*Task instructions*:
Could you say how many lines in the entries contain the string "format"? Give only that number.

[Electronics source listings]
──────────
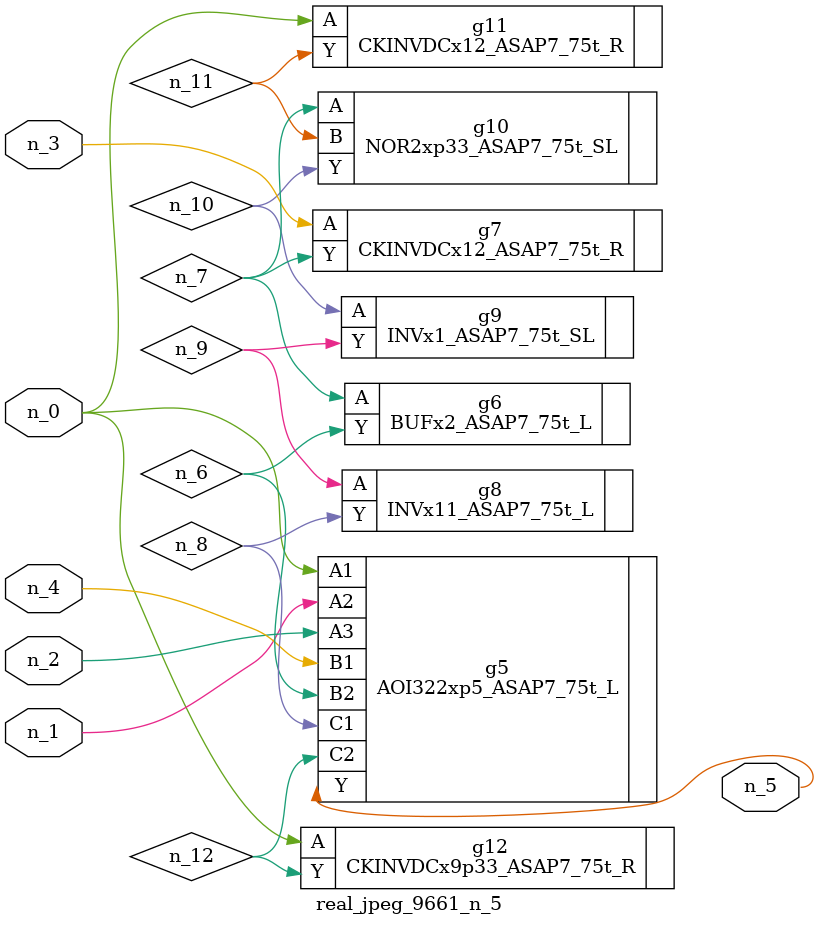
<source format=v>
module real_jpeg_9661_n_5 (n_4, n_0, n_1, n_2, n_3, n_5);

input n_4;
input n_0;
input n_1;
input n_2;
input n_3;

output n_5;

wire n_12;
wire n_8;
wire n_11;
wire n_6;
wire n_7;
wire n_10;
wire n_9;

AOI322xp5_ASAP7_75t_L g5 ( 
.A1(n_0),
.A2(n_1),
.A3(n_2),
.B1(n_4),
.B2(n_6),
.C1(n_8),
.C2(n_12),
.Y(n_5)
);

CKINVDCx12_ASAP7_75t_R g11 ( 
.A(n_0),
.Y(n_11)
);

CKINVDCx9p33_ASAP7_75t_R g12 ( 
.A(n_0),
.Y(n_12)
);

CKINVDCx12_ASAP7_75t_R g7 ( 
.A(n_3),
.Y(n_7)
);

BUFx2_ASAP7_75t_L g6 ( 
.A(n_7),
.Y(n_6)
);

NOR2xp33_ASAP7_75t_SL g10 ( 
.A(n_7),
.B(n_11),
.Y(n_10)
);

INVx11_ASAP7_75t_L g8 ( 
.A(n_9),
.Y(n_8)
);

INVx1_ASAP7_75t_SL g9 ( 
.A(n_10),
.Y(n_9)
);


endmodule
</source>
──────────
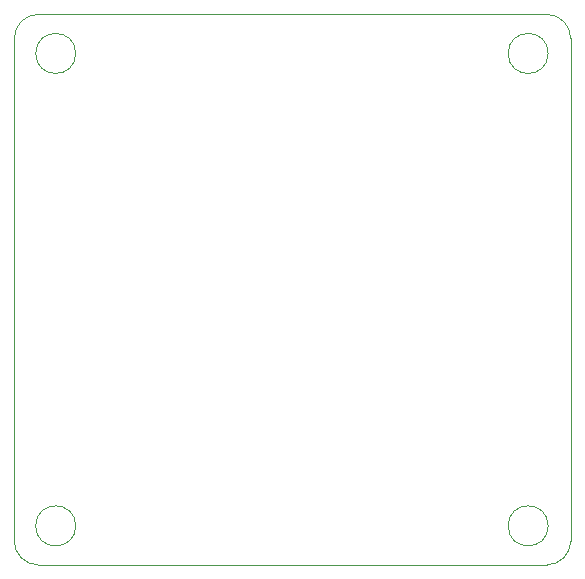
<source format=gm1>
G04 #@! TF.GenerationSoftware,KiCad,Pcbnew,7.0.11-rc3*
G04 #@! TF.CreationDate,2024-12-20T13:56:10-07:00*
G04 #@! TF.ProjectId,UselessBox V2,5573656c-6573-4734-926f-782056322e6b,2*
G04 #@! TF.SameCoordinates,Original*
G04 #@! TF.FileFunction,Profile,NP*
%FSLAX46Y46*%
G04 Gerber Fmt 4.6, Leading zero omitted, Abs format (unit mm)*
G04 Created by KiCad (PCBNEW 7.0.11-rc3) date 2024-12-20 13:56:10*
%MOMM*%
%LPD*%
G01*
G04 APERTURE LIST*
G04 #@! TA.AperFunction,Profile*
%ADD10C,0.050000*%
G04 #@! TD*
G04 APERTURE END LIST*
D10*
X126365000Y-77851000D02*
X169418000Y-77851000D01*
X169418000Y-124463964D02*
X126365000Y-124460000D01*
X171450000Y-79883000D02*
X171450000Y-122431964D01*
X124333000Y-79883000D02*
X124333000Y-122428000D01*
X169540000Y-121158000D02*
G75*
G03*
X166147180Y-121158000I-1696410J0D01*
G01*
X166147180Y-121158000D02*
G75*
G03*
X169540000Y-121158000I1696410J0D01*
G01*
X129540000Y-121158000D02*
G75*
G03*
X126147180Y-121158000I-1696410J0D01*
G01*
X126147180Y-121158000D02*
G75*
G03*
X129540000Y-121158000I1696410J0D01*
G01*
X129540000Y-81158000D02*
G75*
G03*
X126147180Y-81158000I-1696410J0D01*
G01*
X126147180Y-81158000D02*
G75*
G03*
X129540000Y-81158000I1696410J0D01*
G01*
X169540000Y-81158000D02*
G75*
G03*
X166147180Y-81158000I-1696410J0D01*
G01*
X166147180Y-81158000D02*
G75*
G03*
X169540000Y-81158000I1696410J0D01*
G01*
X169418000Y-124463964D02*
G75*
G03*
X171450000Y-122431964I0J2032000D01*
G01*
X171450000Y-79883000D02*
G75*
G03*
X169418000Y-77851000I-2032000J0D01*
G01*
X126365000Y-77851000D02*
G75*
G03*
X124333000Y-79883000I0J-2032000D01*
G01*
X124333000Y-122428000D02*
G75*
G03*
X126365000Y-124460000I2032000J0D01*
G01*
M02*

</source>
──────────
*Written solution*:
3